* [WHAT NEEDS TO BE DONE]: Give back only the lines in the records below from the one with "neck: (286, 230)" to the one with "left knee: (421, 361)", both inclusive, word for word.

[EXCERPTED RECORDS — start]

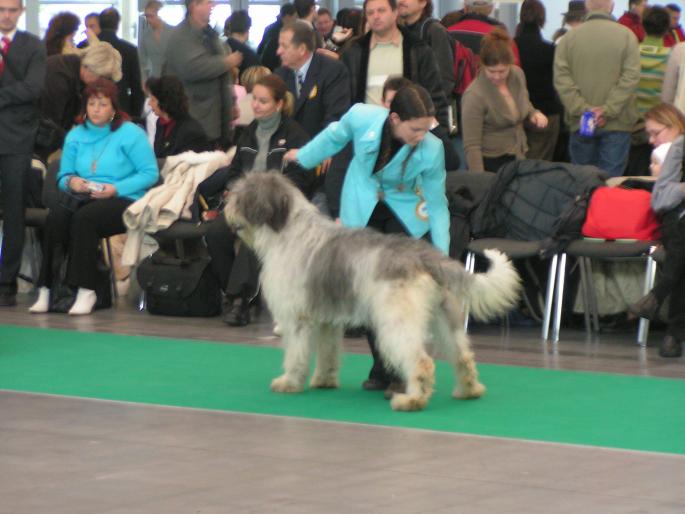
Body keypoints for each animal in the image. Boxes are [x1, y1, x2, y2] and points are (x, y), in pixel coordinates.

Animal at [224, 171, 520, 408]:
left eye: (241, 196)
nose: (224, 203)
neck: (286, 230)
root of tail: (425, 255)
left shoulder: (298, 318)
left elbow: (296, 353)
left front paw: (288, 382)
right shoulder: (327, 319)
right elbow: (328, 351)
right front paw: (324, 380)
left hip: (396, 321)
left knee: (421, 361)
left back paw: (411, 400)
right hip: (444, 318)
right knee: (463, 356)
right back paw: (469, 390)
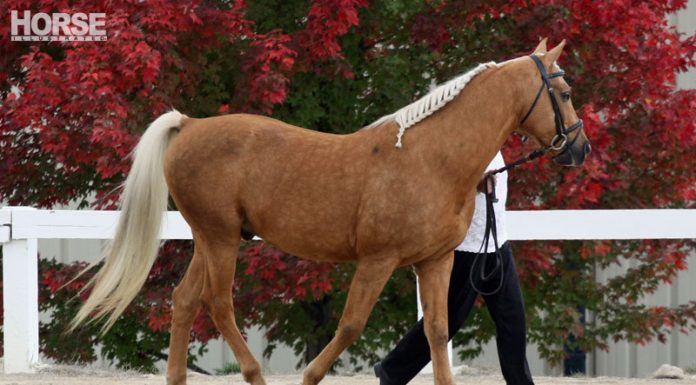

[EXCERPTED RECORDS — finish]

* [REPLY TO THE TASK]:
neck: (286, 230)
root of tail: (425, 255)
left shoulder: (298, 318)
left elbow: (296, 353)
left front paw: (288, 382)
right shoulder: (327, 319)
right elbow: (328, 351)
right front paw: (324, 380)
left hip: (396, 321)
left knee: (421, 361)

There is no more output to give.